### Saved data entries:
• • • • •

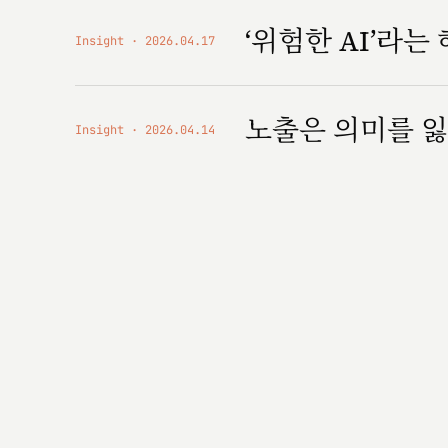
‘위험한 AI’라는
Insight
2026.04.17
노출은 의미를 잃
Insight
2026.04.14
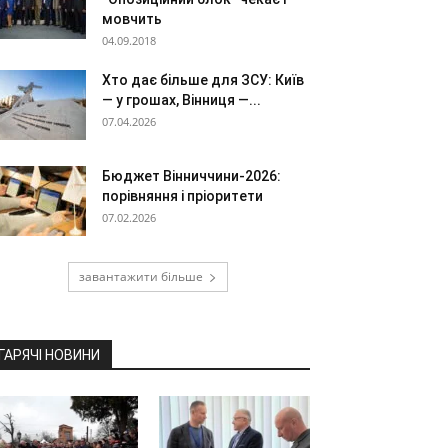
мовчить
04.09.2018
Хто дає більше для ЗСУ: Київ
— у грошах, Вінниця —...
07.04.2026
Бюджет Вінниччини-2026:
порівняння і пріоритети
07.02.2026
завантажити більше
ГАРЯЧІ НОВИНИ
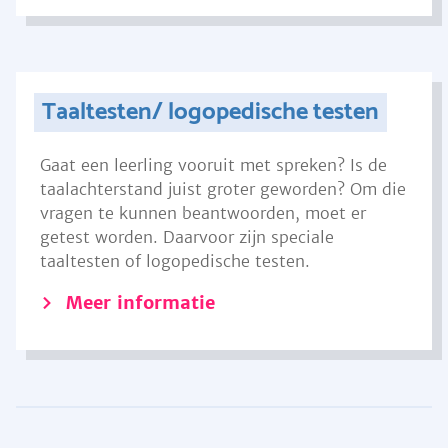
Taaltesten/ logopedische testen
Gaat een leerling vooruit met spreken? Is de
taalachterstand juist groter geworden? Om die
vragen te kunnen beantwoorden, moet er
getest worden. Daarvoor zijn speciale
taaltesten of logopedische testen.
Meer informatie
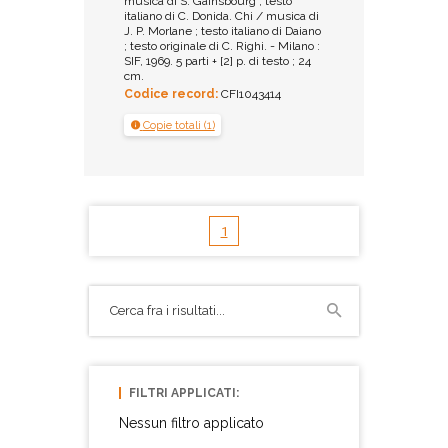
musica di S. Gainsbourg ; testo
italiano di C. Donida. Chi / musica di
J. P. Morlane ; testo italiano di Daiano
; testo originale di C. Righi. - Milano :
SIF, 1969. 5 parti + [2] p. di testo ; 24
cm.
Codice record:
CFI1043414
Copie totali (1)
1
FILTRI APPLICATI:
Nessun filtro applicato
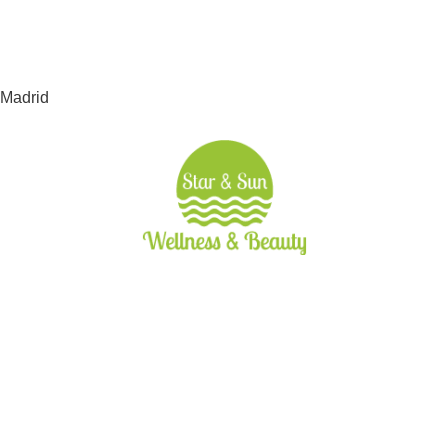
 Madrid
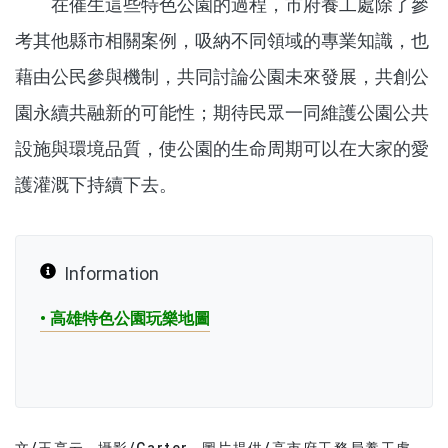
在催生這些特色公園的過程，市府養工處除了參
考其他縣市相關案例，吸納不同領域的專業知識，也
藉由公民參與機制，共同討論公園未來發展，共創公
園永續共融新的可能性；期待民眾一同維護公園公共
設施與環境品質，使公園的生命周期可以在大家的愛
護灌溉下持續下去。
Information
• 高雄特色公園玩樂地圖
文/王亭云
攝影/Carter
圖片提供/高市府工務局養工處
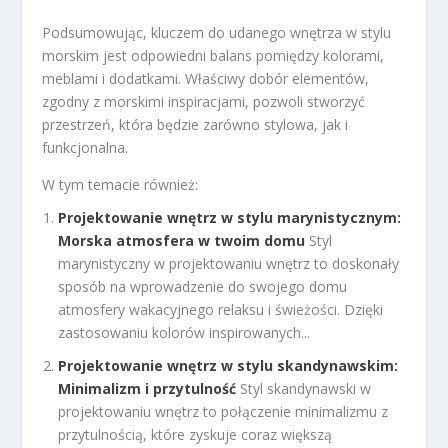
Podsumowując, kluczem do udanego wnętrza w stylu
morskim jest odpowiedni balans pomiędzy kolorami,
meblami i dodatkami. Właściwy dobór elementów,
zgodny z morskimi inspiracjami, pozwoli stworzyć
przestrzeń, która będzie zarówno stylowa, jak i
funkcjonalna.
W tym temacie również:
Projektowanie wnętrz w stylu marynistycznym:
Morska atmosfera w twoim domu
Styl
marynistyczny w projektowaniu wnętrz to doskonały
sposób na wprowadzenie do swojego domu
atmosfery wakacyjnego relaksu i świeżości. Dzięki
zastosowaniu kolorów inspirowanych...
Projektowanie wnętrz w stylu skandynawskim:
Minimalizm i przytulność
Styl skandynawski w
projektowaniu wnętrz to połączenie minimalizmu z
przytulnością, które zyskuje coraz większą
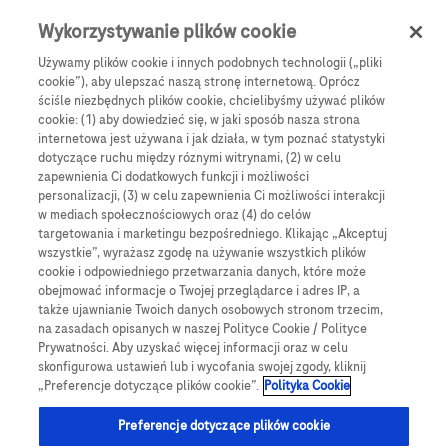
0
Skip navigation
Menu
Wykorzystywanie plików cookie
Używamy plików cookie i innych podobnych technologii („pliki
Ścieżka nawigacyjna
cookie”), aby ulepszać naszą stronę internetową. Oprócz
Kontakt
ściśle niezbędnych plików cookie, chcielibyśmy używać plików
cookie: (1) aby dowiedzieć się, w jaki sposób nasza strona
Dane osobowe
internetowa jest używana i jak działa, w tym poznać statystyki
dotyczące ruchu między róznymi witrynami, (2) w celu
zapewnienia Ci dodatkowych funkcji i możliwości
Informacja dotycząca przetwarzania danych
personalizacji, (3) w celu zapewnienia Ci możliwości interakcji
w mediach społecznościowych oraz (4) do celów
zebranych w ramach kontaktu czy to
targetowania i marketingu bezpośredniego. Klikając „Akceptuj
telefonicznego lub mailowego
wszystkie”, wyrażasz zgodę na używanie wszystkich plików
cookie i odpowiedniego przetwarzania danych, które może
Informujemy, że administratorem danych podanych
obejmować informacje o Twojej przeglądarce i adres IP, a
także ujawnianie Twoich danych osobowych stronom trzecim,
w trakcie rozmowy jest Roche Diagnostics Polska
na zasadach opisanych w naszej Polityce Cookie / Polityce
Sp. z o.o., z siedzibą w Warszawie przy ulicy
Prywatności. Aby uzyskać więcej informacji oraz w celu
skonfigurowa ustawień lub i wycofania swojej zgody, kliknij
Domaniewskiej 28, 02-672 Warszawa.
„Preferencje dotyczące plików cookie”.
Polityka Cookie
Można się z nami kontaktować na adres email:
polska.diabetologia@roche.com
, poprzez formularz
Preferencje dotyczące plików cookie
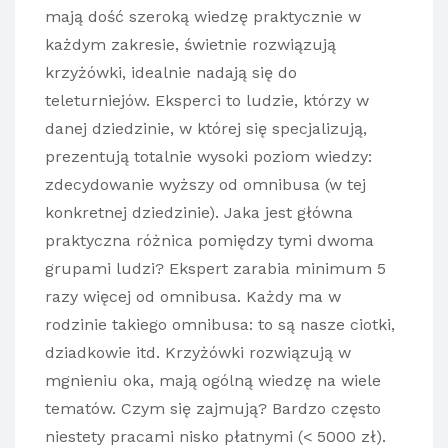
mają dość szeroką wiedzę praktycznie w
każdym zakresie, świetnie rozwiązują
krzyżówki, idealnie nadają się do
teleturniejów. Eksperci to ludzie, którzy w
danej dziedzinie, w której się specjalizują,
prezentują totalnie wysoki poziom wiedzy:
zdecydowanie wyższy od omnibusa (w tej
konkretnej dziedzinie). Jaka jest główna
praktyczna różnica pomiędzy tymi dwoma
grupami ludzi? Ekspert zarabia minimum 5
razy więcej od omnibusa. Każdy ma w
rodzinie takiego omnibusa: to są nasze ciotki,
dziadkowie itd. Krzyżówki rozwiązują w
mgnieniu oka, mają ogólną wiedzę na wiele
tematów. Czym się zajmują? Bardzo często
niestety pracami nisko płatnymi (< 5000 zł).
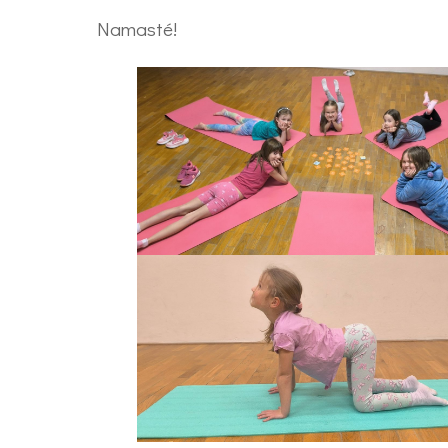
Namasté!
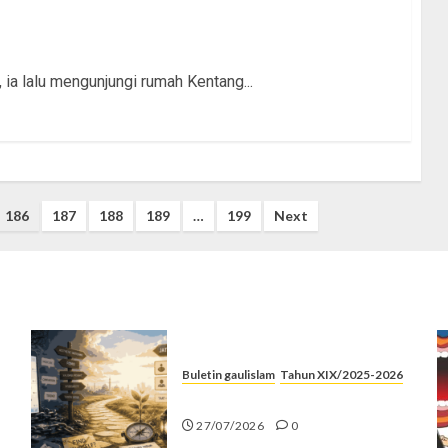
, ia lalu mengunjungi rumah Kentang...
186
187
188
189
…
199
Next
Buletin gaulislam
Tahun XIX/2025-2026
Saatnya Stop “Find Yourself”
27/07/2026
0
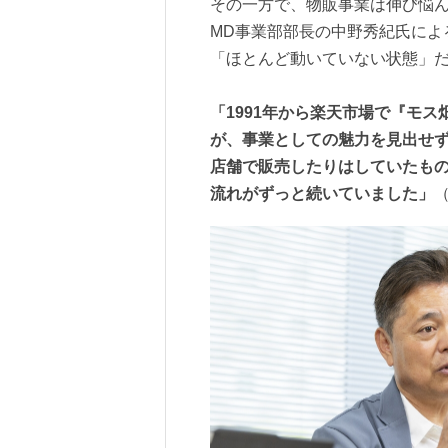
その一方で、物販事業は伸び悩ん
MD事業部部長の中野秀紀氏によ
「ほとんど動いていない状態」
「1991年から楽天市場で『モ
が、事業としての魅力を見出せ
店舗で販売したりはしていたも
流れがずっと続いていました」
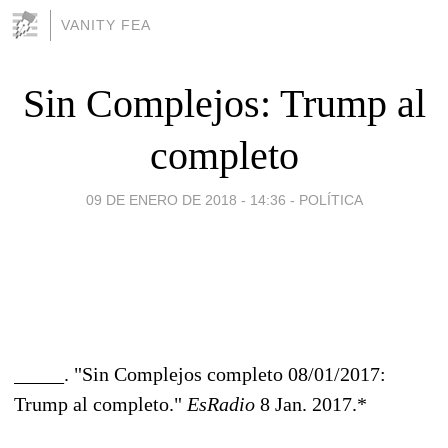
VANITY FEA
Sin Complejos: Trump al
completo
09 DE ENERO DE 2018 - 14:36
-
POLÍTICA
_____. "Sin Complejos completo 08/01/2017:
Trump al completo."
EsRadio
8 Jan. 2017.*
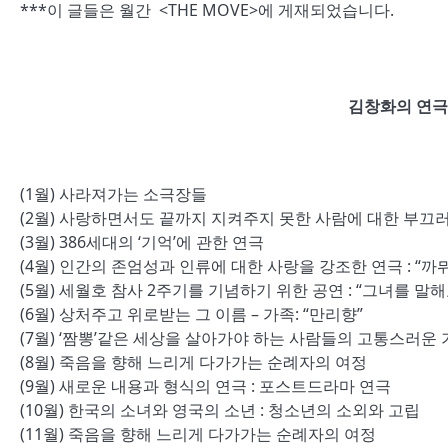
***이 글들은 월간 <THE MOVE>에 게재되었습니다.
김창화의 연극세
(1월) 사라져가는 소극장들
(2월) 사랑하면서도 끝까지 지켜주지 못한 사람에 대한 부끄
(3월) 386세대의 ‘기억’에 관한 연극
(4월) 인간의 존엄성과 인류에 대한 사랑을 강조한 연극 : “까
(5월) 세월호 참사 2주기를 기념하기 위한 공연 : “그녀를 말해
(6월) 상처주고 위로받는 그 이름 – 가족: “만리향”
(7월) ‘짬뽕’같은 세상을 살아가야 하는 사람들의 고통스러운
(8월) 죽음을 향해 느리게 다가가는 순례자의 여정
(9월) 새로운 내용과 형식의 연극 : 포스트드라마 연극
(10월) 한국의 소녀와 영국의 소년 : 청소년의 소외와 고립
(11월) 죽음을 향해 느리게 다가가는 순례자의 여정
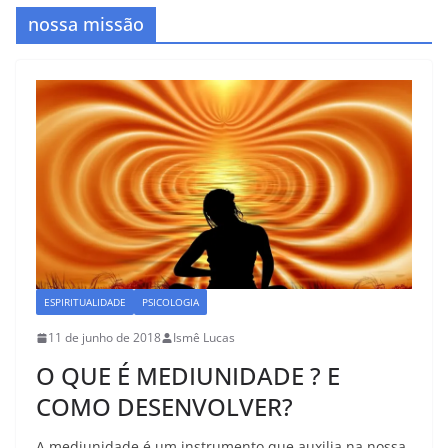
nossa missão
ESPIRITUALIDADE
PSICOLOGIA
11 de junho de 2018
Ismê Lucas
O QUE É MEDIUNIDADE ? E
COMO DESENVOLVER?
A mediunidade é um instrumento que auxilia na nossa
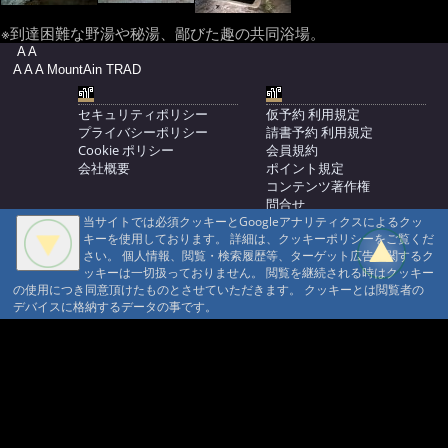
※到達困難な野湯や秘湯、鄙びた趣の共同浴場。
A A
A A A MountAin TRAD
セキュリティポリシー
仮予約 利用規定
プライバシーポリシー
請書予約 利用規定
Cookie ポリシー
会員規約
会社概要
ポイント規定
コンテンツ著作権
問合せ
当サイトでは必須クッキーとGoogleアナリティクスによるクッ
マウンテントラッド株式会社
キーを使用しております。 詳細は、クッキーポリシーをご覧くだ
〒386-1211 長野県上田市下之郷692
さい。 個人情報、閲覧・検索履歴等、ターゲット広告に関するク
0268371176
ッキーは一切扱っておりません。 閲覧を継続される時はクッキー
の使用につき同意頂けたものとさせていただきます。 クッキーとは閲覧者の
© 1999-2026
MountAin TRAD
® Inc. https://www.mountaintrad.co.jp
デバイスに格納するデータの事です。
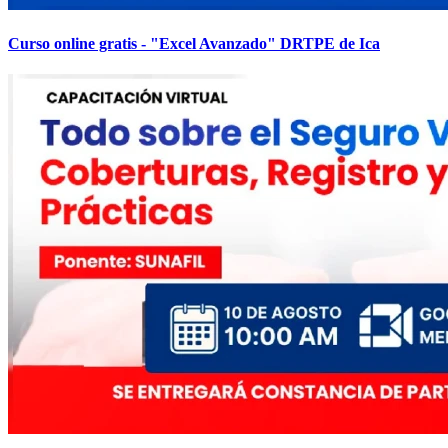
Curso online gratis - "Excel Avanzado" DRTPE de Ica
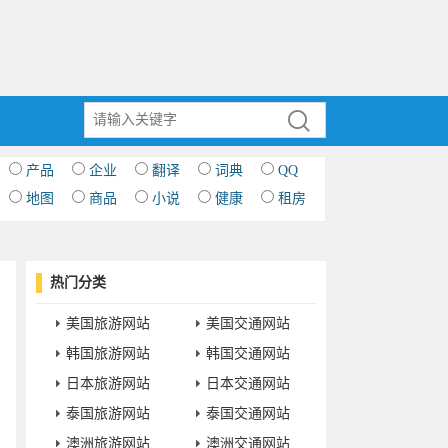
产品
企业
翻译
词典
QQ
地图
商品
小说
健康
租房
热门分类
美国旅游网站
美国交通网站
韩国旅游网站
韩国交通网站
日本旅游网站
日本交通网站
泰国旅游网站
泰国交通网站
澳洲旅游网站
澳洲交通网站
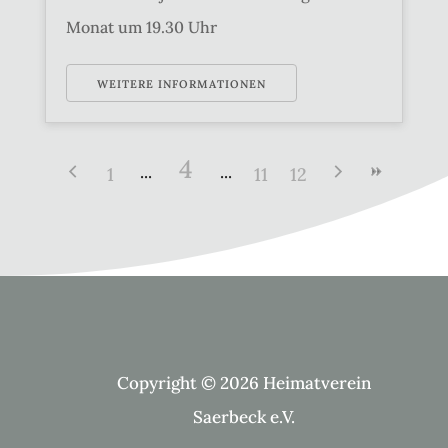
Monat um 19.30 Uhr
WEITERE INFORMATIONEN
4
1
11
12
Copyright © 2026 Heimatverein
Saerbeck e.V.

• • • • •

### Instructions for the task:
Render everything from the line containing "nossa missão" down to the end of the records as a numbered list, skipping blank lines. Leave the pictures out of the answer.

### Answer space:
1. nossa missão
2. ESPIRITUALIDADE
3. PSICOLOGIA
4. 11 de junho de 2018
5. Ismê Lucas
6. O QUE É MEDIUNIDADE ? E
7. COMO DESENVOLVER?
8. A mediunidade é um instrumento que auxilia na nossa
9. ※到達困難な野湯や秘湯、鄙びた趣の共同浴場。
10. A A
11. A A A MountAin TRAD
12. セキュリティポリシー
13. 仮予約 利用規定
14. プライバシーポリシー
15. 請書予約 利用規定
16. Cookie ポリシー
17. 会員規約
18. 会社概要
19. ポイント規定
20. コンテンツ著作権
21. 問合せ
22. 当サイトでは必須クッキーとGoogleアナリティクスによるクッ
23. マウンテントラッド株式会社
24. キーを使用しております。 詳細は、クッキーポリシーをご覧くだ
25. 〒386-1211 長野県上田市下之郷692
26. さい。 個人情報、閲覧・検索履歴等、ターゲット広告に関するク
27. 0268371176
28. ッキーは一切扱っておりません。 閲覧を継続される時はクッキー
29. の使用につき同意頂けたものとさせていただきます。 クッキーとは閲覧者の
30. © 1999-2026
31. MountAin TRAD
32. ® Inc. https://www.mountaintrad.co.jp
33. デバイスに格納するデータの事です。
34. Curso online gratis - "Excel Avanzado" DRTPE de Ica
35. 产品
36. 企业
37. 翻译
38. 词典
39. QQ
40. 地图
41. 商品
42. 小说
43. 健康
44. 租房
45. 热门分类
46. 美国旅游网站
47. 美国交通网站
48. 韩国旅游网站
49. 韩国交通网站
50. 日本旅游网站
51. 日本交通网站
52. 泰国旅游网站
53. 泰国交通网站
54. 澳洲旅游网站
55. 澳洲交通网站
56. Monat um 19.30 Uhr
57. WEITERE INFORMATIONEN
58. 4
59. 1
60. 11
61. 12
62. Copyright © 2026 Heimatverein
63. Saerbeck e.V.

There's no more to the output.